His name is Constantine." Fenris says softly, drawing Pepper back with a huge paw away from the desk and toward Inara. The desk is getting a death glare.

"I hope, Constantine, that you have come to retrieve your book? It seems to have brought some unwelcome guests with it." As the great wolf growls out that last sentence, several shadows suddenly appear on the wall - too fast for real identification - and slip under the door, fleeing the room. Not that this abates the whispers. Just lessens them.


Inara turns to the desk, trying to hear the whisperings. It's not animal in nature, or she'd be able to tell. She goes to Inara as Fenris gently pushes the redhead towards her. She put herself between the desk and Pepper, Fenris' heroics seemingly rubbing off on her. "This is probably a bad time, but when possible, I would like to talk to you about Stark Industries funding a zoo outreach program."


"That depends entirely on Miss Potts," Constantine replies to Fenris, looking at the redheaded woman with a penetrating stare.

"The book isn't just a collection of pages, you know," he explains to the group. "It has a will and a life all its own. It /wants/ to be read. It wants to be analyzed, studied. It is the lesser brother of a darker tome. These shadows can hear the whispers, but they lack the soul- the spirit- to read the book and follow the instructions inside of it."

"For whatever reason, Miss Potts," Constantine says, drawing nearer to the woman, hands clasped behind his back, "my House called to you. And it tossed the book in your hands. Now, the Book seeks out people with the strength of will to read it and make the greater text it references manifest- but my House wouldn't have handed it over to anyone willingly. In fact I wasn't sure she'd give it to /me/. The book is full of a great deal of temptation for those who either have very little power, and crave more, or have great power, and desire it increased."

"You, Miss Pepper Potts, might be one of the only people in the world who can be safely entrusted with the Book," Constantine informs the woman. "I don't know how, or why, but there it is. For what it's worth, I would spare you the burden of being cast as Frodo…" he trails off, absently reaching for a cigarette without lighting it, "but if you agree to take this burden up, you'll have your own personal Gandalf next to you."

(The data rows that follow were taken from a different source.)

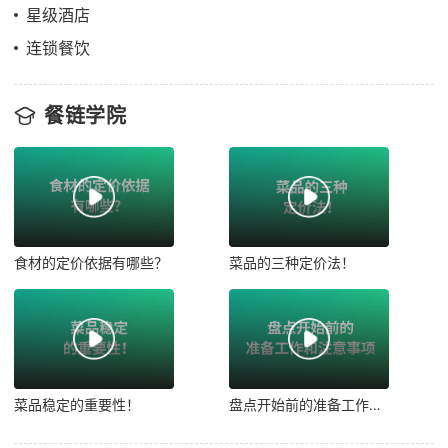
星级酒店
连锁餐饮
餐链学院
食材的定价依据有哪些？
菜品的三种定价法！
菜品稳定的重要性！
盘点开始前的准备工作和注意事项！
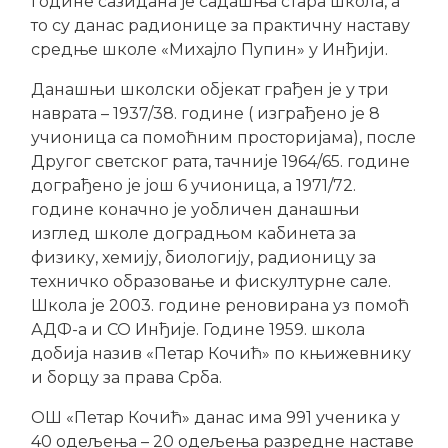
године сазидана је садашња стара школа, а
то су данас радионице за практичну наставу
средње школе «Михајло Пупин» у Инђији.
Данашњи школски објекат грађен је у три
наврата – 1937/38. године ( изграђено је 8
учионица са помоћним просторијама), после
Другог светског рата, тачније 1964/65. године
дограђено је још 6 учионица, а 1971/72.
године коначно је уобличен данашњи
изглед школе доградњом кабинета за
физику, хемију, биологију, радионицу за
техничко образовање и фискултурне сале.
Школа је 2003. године реновирана уз помоћ
АДФ-а и СО Инђије. Године 1959. школа
добија назив «Петар Кочић» по књижевнику
и борцу за права Срба.
ОШ «Петар Кочић» данас има 991 ученика у
40 одељења – 20 одељења разредне наставе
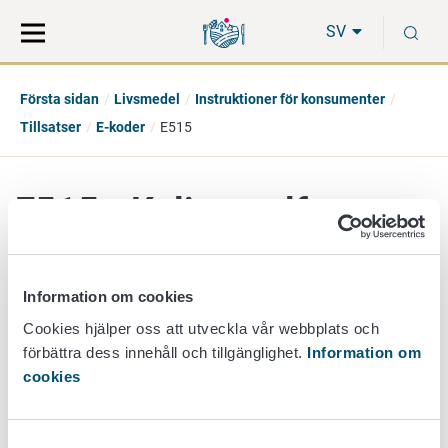
Gå
Sök
S
direkt
på
SV
till
hela
innehåll
webbplatsen
Första sidan
Livsmedel
Instruktioner för konsumenter
Tillsatser
E-koder
E515
E515 - Kaliumsulfater
Information om cookies
additiv grupp
Övriga tillsatser
Cookies hjälper oss att utveckla vår webbplats och
förbättra dess innehåll och tillgänglighet.
Information om
beskrivning
cookies
Kaliumsalter av svavelsyra (E 513). Framställs av
mineralen kainit eller kemiskt. Surhetsreglerande medel.
Får användas i nästan alla livsmedel som får innehålla
Samtyckesval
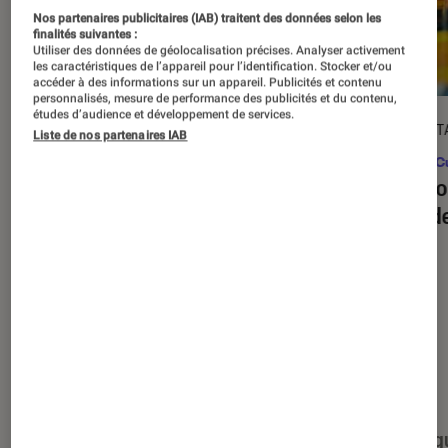
Nos partenaires publicitaires (IAB) traitent des données selon les
finalités suivantes :
Utiliser des données de géolocalisation précises. Analyser activement
les caractéristiques de l’appareil pour l’identification. Stocker et/ou
accéder à des informations sur un appareil. Publicités et contenu
personnalisés, mesure de performance des publicités et du contenu,
études d’audience et développement de services.
ARTICLE
DÉCRYPT
Liste de nos partenaires IAB
Figurines et jeux
•
03 juin 2026
Pop Cu
Jeux de société : nos indispensables
Les bo
de l’été
jeux d
Nos derniers contenus
Tout
Articles
Événéments
Sélections et g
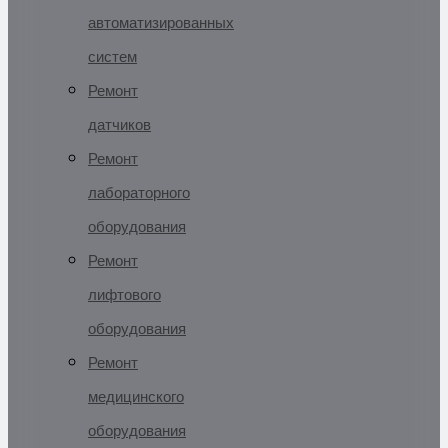
автоматизированных
систем
Ремонт
датчиков
Ремонт
лабораторного
оборудования
Ремонт
лифтового
оборудования
Ремонт
медицинского
оборудования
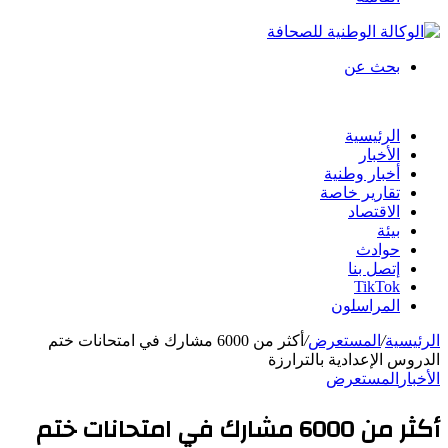
بحث عن
الرئيسية
الأخبار
أخبار وطنية
تقارير خاصة
الاقتصاد
بيئة
حوادث
إتصل بنا
TikTok
المراسلون
الرئيسية
/
المستعرض
/
أكثر من 6000 مشارك في امتحانات ختم
الدروس الإعدادية بالترارزة
الأخبار
المستعرض
أكثر من 6000 مشارك في امتحانات ختم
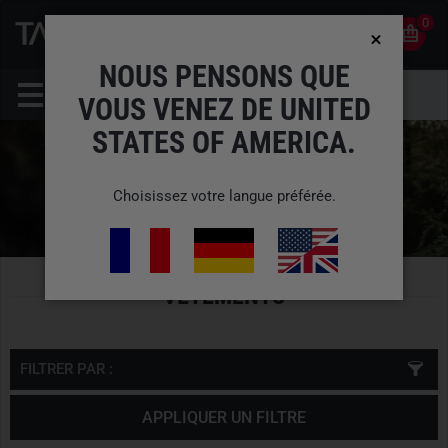
0
0
FR
COMPTE
NOUS PENSONS QUE
VOUS VENEZ DE UNITED
STATES OF AMERICA.
Choisissez votre langue préférée.
VÊTEMENTS
FILTRER PAR :
APPLIQUER UN FILTRE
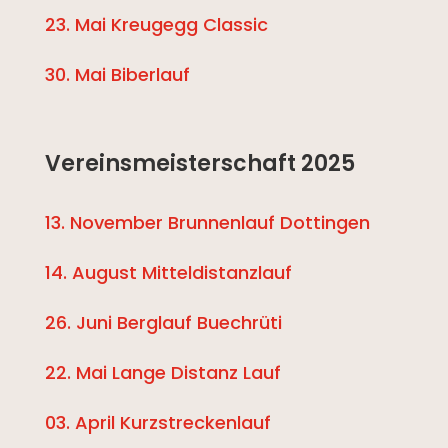
23. Mai Kreugegg Classic
30. Mai Biberlauf
Vereinsmeisterschaft 2025
13. November Brunnenlauf Dottingen
14. August Mitteldistanzlauf
26. Juni Berglauf Buechrüti
22. Mai Lange Distanz Lauf
03. April Kurzstreckenlauf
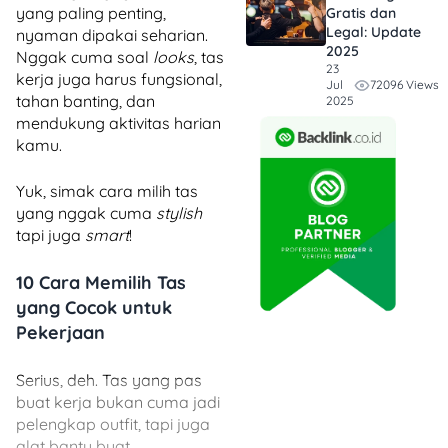
yang paling penting,
Gratis dan
Legal: Update
nyaman dipakai seharian.
2025
Nggak cuma soal
looks
, tas
23
kerja juga harus fungsional,
72096 Views
Jul
tahan banting, dan
2025
mendukung aktivitas harian
kamu.
Yuk, simak cara milih tas
yang nggak cuma
stylish
tapi juga
smart
!
10 Cara Memilih Tas
yang Cocok untuk
Pekerjaan
Serius, deh. Tas yang pas
buat kerja bukan cuma jadi
pelengkap outfit, tapi juga
alat bantu buat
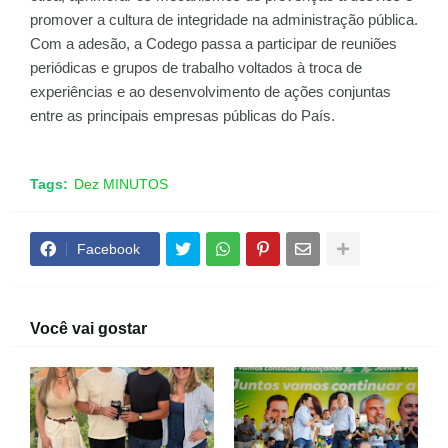
promover a cultura de integridade na administração pública.
Com a adesão, a Codego passa a participar de reuniões
periódicas e grupos de trabalho voltados à troca de
experiências e ao desenvolvimento de ações conjuntas
entre as principais empresas públicas do País.
Tags:
Dez MINUTOS
Facebook
Você vai gostar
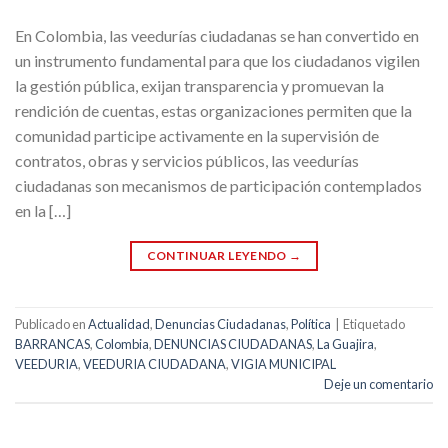
En Colombia, las veedurías ciudadanas se han convertido en
un instrumento fundamental para que los ciudadanos vigilen
la gestión pública, exijan transparencia y promuevan la
rendición de cuentas, estas organizaciones permiten que la
comunidad participe activamente en la supervisión de
contratos, obras y servicios públicos, las veedurías
ciudadanas son mecanismos de participación contemplados
en la […]
CONTINUAR LEYENDO
→
Publicado en
Actualidad
,
Denuncias Ciudadanas
,
Política
|
Etiquetado
BARRANCAS
,
Colombia
,
DENUNCIAS CIUDADANAS
,
La Guajira
,
VEEDURIA
,
VEEDURIA CIUDADANA
,
VIGIA MUNICIPAL
Deje un comentario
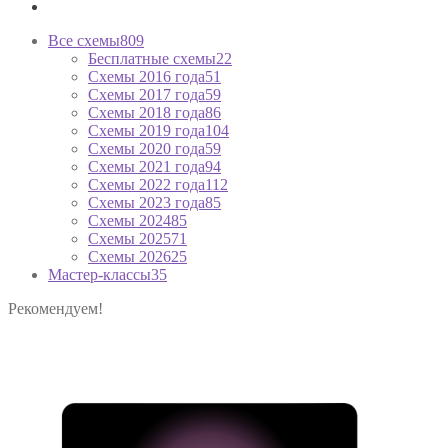
Все схемы
809
Бесплатные схемы
22
Схемы 2016 года
51
Схемы 2017 года
59
Схемы 2018 года
86
Схемы 2019 года
104
Схемы 2020 года
59
Схемы 2021 года
94
Схемы 2022 года
112
Схемы 2023 года
85
Схемы 2024
85
Схемы 2025
71
Схемы 2026
25
Мастер-классы
35
Рекомендуем!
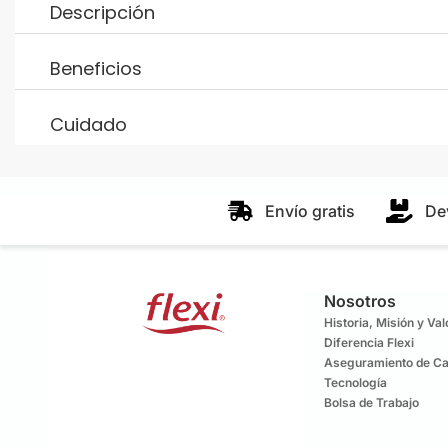
Descripción
Beneficios
Cuidado
Envío gratis
De
Nosotros
Historia, Misión y Va
Diferencia Flexi
Aseguramiento de Ca
Tecnología
Bolsa de Trabajo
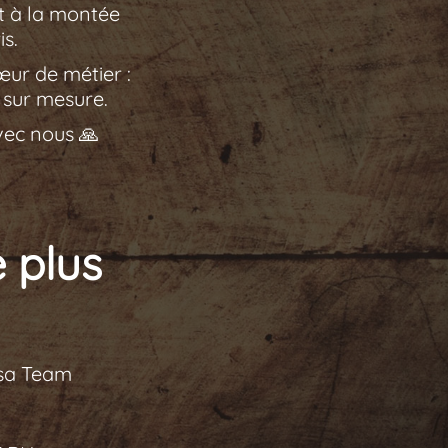
et à la montée
s.
œur de métier :
 sur mesure.
vec nous 🙏
 plus
 sa Team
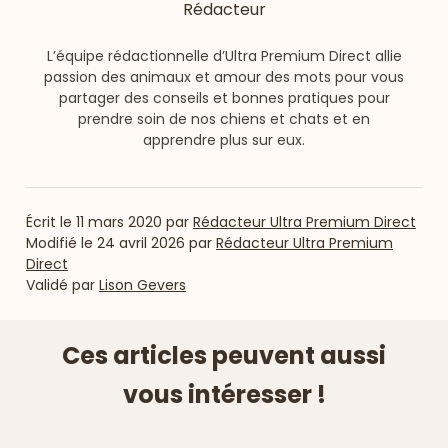
Rédacteur
L’équipe rédactionnelle d’Ultra Premium Direct allie
passion des animaux et amour des mots pour vous
partager des conseils et bonnes pratiques pour
prendre soin de nos chiens et chats et en
apprendre plus sur eux.
Écrit le
11 mars 2020
par
Rédacteur Ultra Premium Direct
Modifié le
24 avril 2026
par
Rédacteur Ultra Premium
Direct
Validé par
Lison Gevers
Ces articles peuvent aussi
vous intéresser !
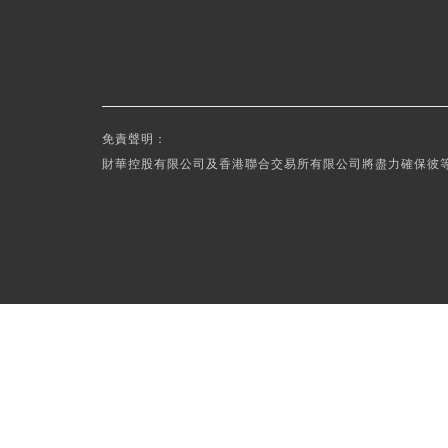
免責聲明：
財華控股有限公司及香港聯合交易所有限公司將盡力確保彼等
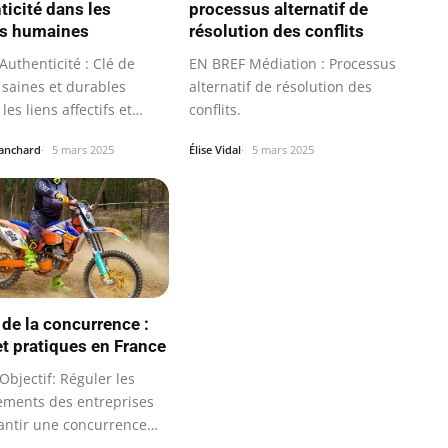
ticité dans les
processus alternatif de
ns humaines
résolution des conflits
uthenticité : Clé de
EN BREF Médiation : Processus
 saines et durables
alternatif de résolution des
les liens affectifs et
conflits.
…
lanchard
5 mars 2025
Élise Vidal
5 mars 2025
 de la concurrence :
et pratiques en France
bjectif: Réguler les
ments des entreprises
antir une concurrence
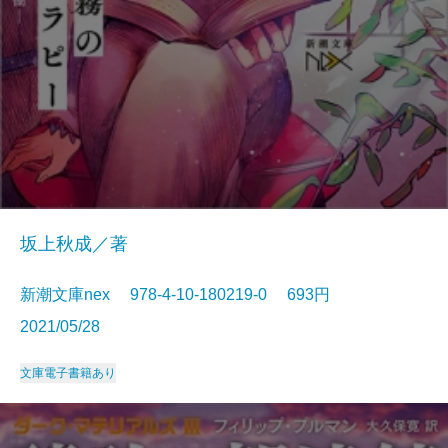
坂上秋成／著
新潮文庫nex 978-4-10-180219-0 693円
2021/05/28
文庫
電子書籍あり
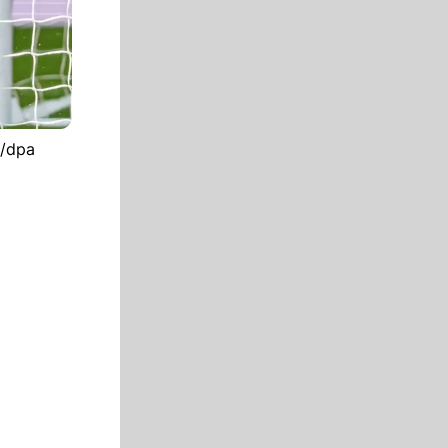
P/dpa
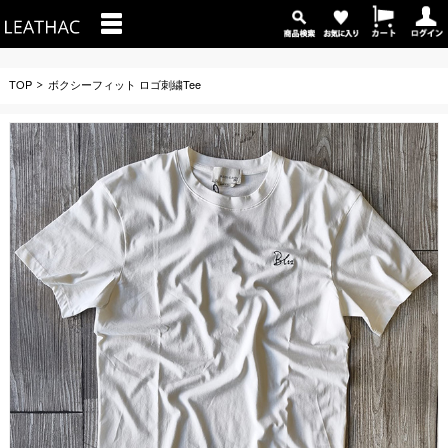
TOP
ボクシーフィット ロゴ刺繍Tee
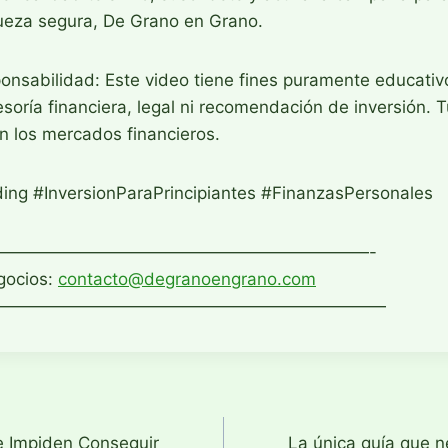
ueza segura, De Grano en Grano.
nsabilidad: Este video tiene fines puramente educativo
soría financiera, legal ni recomendación de inversión. T
en los mercados financieros.
ing #InversionParaPrincipiantes #FinanzasPersonales
——————————————————————-
gocios:
contacto@degranoengrano.com
———————————————————————
n
 Impiden Conseguir
La única guía que n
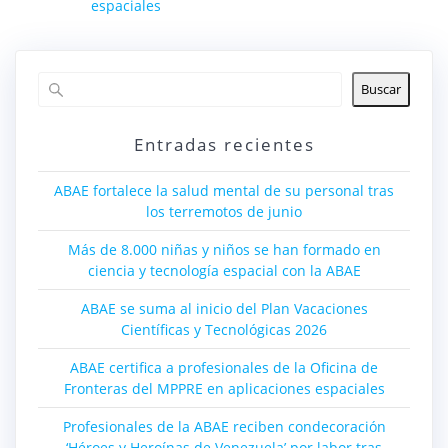
espaciales
Buscar
Entradas recientes
ABAE fortalece la salud mental de su personal tras
los terremotos de junio
Más de 8.000 niñas y niños se han formado en
ciencia y tecnología espacial con la ABAE
ABAE se suma al inicio del Plan Vacaciones
Científicas y Tecnológicas 2026
ABAE certifica a profesionales de la Oficina de
Fronteras del MPPRE en aplicaciones espaciales
Profesionales de la ABAE reciben condecoración
‘Héroes y Heroínas de Venezuela’ por labor tras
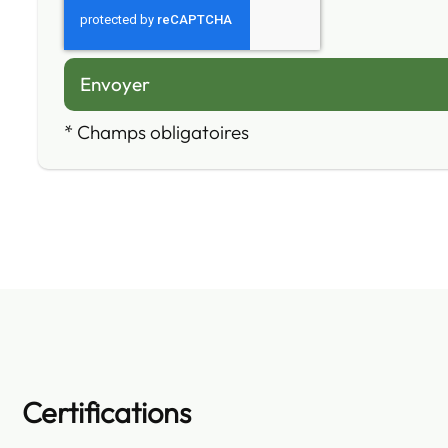
*
Champs obligatoires
Certifications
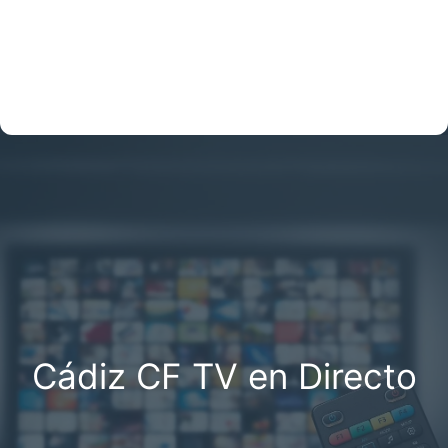
Cádiz CF TV en Directo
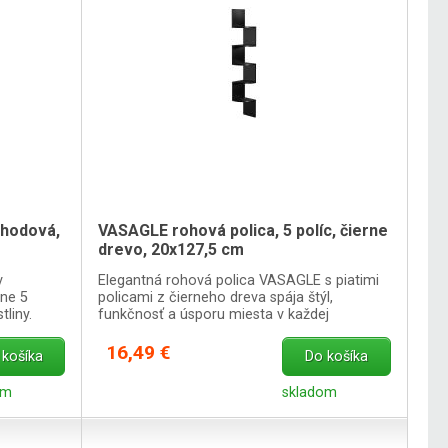
chodová,
VASAGLE rohová polica, 5 políc, čierne
drevo, 20x127,5 cm
v
Elegantná rohová polica VASAGLE s piatimi
ne 5
policami z čierneho dreva spája štýl,
tliny.
funkčnosť a úsporu miesta v každej
miestnosti.
16,49 €
 košíka
Do košíka
om
skladom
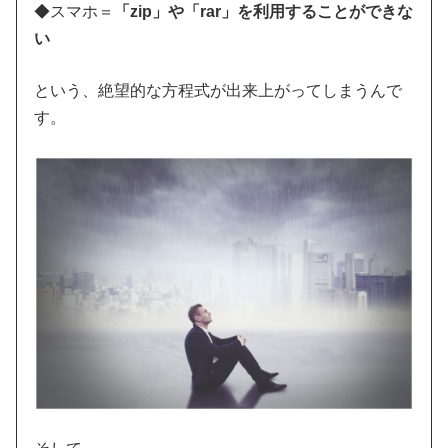
◆スマホ＝
「zip」や「rar」を利用することができな
い
という、絶望的な方程式が出来上がってしまうんで
す。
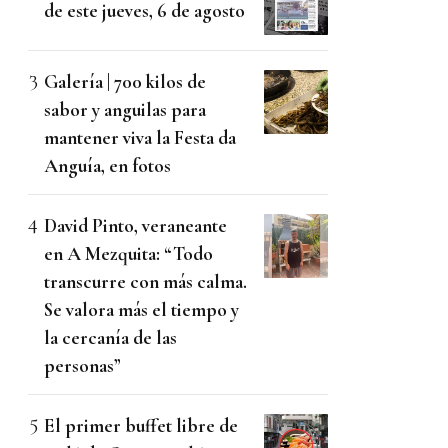
de este jueves, 6 de agosto
Galería | 700 kilos de
sabor y anguilas para
mantener viva la Festa da
Anguía, en fotos
David Pinto, veraneante
en A Mezquita: “Todo
transcurre con más calma.
Se valora más el tiempo y
la cercanía de las
personas”
El primer buffet libre de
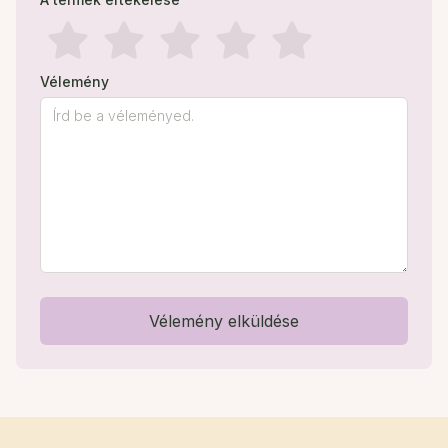
Vélemény
Vélemény elküldése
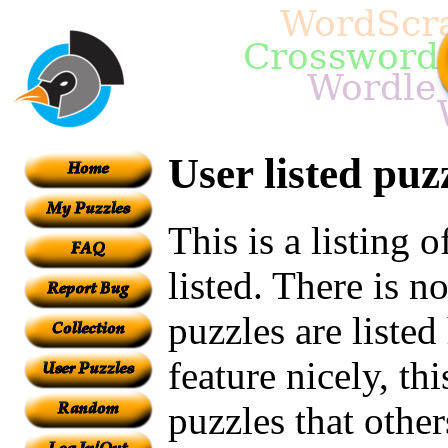
User listed puz
This is a listing 
listed. There is n
puzzles are listed
feature nicely, th
puzzles that othe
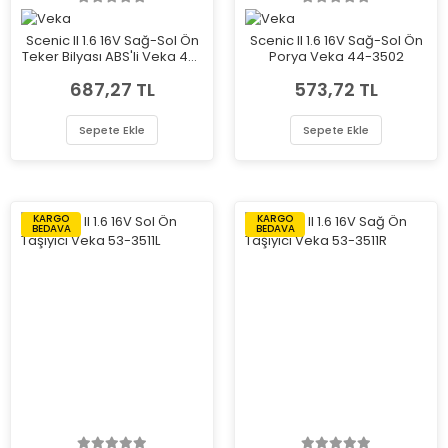
Scenic II 1.6 16V Sağ-Sol Ön
Scenic II 1.6 16V Sağ-Sol Ön
Teker Bilyası ABS'li Veka 47-
Porya Veka 44-3502
1807
687,27 TL
573,72 TL
Sepete Ekle
Sepete Ekle
KARGO
KARGO
BEDAVA
BEDAVA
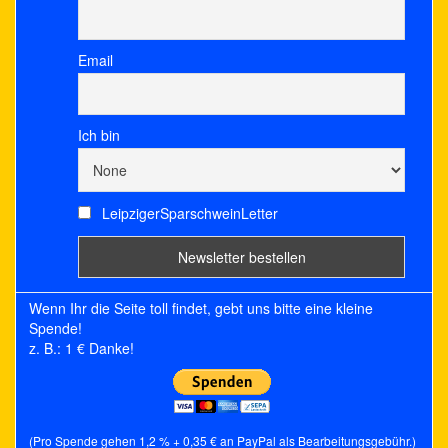
Email
Ich bin
LeipzigerSparschweinLetter
Wenn Ihr die Seite toll findet, gebt uns bitte eine kleine
Spende!
z. B.: 1 € Danke!
(Pro Spende gehen 1,2 % + 0,35 € an PayPal als Bearbeitungsgebühr.)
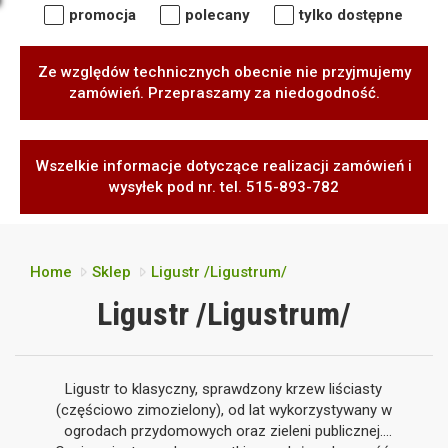
promocja
polecany
tylko dostępne
Ze względów technicznych obecnie nie przyjmujemy
zamówień. Przepraszamy za niedogodność.
Wszelkie informacje dotyczące realizacji zamówień i
wysyłek pod nr. tel. 515-893-782
Home
Sklep
Ligustr /Ligustrum/
Ligustr /Ligustrum/
Ligustr to klasyczny, sprawdzony krzew liściasty
(częściowo zimozielony), od lat wykorzystywany w
ogrodach przydomowych oraz zieleni publicznej.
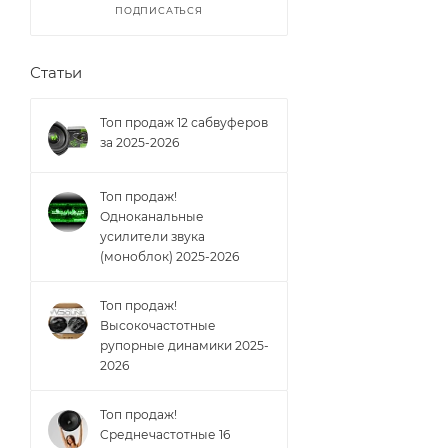
ПОДПИСАТЬСЯ
Статьи
Топ продаж 12 сабвуферов
за 2025-2026
Топ продаж!
Одноканальные
усилители звука
(моноблок) 2025-2026
Топ продаж!
Высокочастотные
рупорные динамики 2025-
2026
Топ продаж!
Cреднечастотные 16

Pepper Potts nods absently to Inara, though she WILL remember and seek the Persian woman out another time to talk to her about working with the Maria Stark Foundation. But for now, she's been pulled back by Fenris and is apparently being protected by Inara, and she is actually okay with leaning back a bit against the giant wolf while staring at Constantine with wide eyes. "I… I have enough to deal with. I don't need another thing to demand time out of my day." Not to mention, what would happen with Queen Maeve were to find out that she's got this insane book? Or worse, Dana and her mother? "It's just… It's too much." That must be what's been making her entire day a living nightmare.


"What exactly are your plans for this book, Constantine?" Vorpal asks, head tilted to acknowledge the wolf for giving him the name. "More importantly, why is it allowed to exist? it sound like something that should have been destroyed long ago."